# TASK TO COMPLETE
Every line of the material is to be duplicated precisely.

DATA SHOWN below:

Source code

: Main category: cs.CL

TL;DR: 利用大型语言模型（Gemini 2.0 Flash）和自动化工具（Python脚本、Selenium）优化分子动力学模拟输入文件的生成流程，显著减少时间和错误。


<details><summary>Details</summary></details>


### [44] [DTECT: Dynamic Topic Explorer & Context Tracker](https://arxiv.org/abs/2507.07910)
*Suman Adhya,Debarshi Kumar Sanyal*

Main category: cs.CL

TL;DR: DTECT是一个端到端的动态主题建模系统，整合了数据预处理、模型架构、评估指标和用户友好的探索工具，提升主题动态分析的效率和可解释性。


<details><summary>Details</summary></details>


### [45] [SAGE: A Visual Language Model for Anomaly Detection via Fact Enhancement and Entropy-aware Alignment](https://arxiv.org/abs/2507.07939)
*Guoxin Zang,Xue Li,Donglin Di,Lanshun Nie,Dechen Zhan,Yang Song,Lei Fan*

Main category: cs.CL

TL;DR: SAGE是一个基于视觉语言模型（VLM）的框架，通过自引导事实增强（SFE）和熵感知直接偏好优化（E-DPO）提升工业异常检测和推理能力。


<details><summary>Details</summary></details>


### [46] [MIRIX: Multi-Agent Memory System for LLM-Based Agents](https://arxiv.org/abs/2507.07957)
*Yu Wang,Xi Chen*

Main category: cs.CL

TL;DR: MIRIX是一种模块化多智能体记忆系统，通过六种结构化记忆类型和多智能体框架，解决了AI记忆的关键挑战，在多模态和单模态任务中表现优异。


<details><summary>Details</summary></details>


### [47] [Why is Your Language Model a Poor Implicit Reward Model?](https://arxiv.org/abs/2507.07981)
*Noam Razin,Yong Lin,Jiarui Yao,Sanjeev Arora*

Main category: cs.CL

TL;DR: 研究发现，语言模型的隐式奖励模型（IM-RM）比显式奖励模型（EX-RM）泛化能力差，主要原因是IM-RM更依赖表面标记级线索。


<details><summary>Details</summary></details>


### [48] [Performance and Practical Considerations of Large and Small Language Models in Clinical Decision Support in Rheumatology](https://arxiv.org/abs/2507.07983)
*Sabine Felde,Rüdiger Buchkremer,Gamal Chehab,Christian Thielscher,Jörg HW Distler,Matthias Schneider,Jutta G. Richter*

End of DATA SHOWN.

# SOLUTION
Source code

: Main category: cs.CL

TL;DR: 利用大型语言模型（Gemini 2.0 Flash）和自动化工具（Python脚本、Selenium）优化分子动力学模拟输入文件的生成流程，显著减少时间和错误。


<details><summary>Details</summary></details>


### [44] [DTECT: Dynamic Topic Explorer & Context Tracker](https://arxiv.org/abs/2507.07910)
*Suman Adhya,Debarshi Kumar Sanyal*

Main category: cs.CL

TL;DR: DTECT是一个端到端的动态主题建模系统，整合了数据预处理、模型架构、评估指标和用户友好的探索工具，提升主题动态分析的效率和可解释性。


<details><summary>Details</summary></details>


### [45] [SAGE: A Visual Language Model for Anomaly Detection via Fact Enhancement and Entropy-aware Alignment](https://arxiv.org/abs/2507.07939)
*Guoxin Zang,Xue Li,Donglin Di,Lanshun Nie,Dechen Zhan,Yang Song,Lei Fan*

Main category: cs.CL

TL;DR: SAGE是一个基于视觉语言模型（VLM）的框架，通过自引导事实增强（SFE）和熵感知直接偏好优化（E-DPO）提升工业异常检测和推理能力。


<details><summary>Details</summary></details>


### [46] [MIRIX: Multi-Agent Memory System for LLM-Based Agents](https://arxiv.org/abs/2507.07957)
*Yu Wang,Xi Chen*

Main category: cs.CL

TL;DR: MIRIX是一种模块化多智能体记忆系统，通过六种结构化记忆类型和多智能体框架，解决了AI记忆的关键挑战，在多模态和单模态任务中表现优异。


<details><summary>Details</summary></details>


### [47] [Why is Your Language Model a Poor Implicit Reward Model?](https://arxiv.org/abs/2507.07981)
*Noam Razin,Yong Lin,Jiarui Yao,Sanjeev Arora*

Main category: cs.CL

TL;DR: 研究发现，语言模型的隐式奖励模型（IM-RM）比显式奖励模型（EX-RM）泛化能力差，主要原因是IM-RM更依赖表面标记级线索。


<details><summary>Details</summary></details>


### [48] [Performance and Practical Considerations of Large and Small Language Models in Clinical Decision Support in Rheumatology](https://arxiv.org/abs/2507.07983)
*Sabine Felde,Rüdiger Buchkremer,Gamal Chehab,Christian Thielscher,Jörg HW Distler,Matthias Schneider,Jutta G. Richter*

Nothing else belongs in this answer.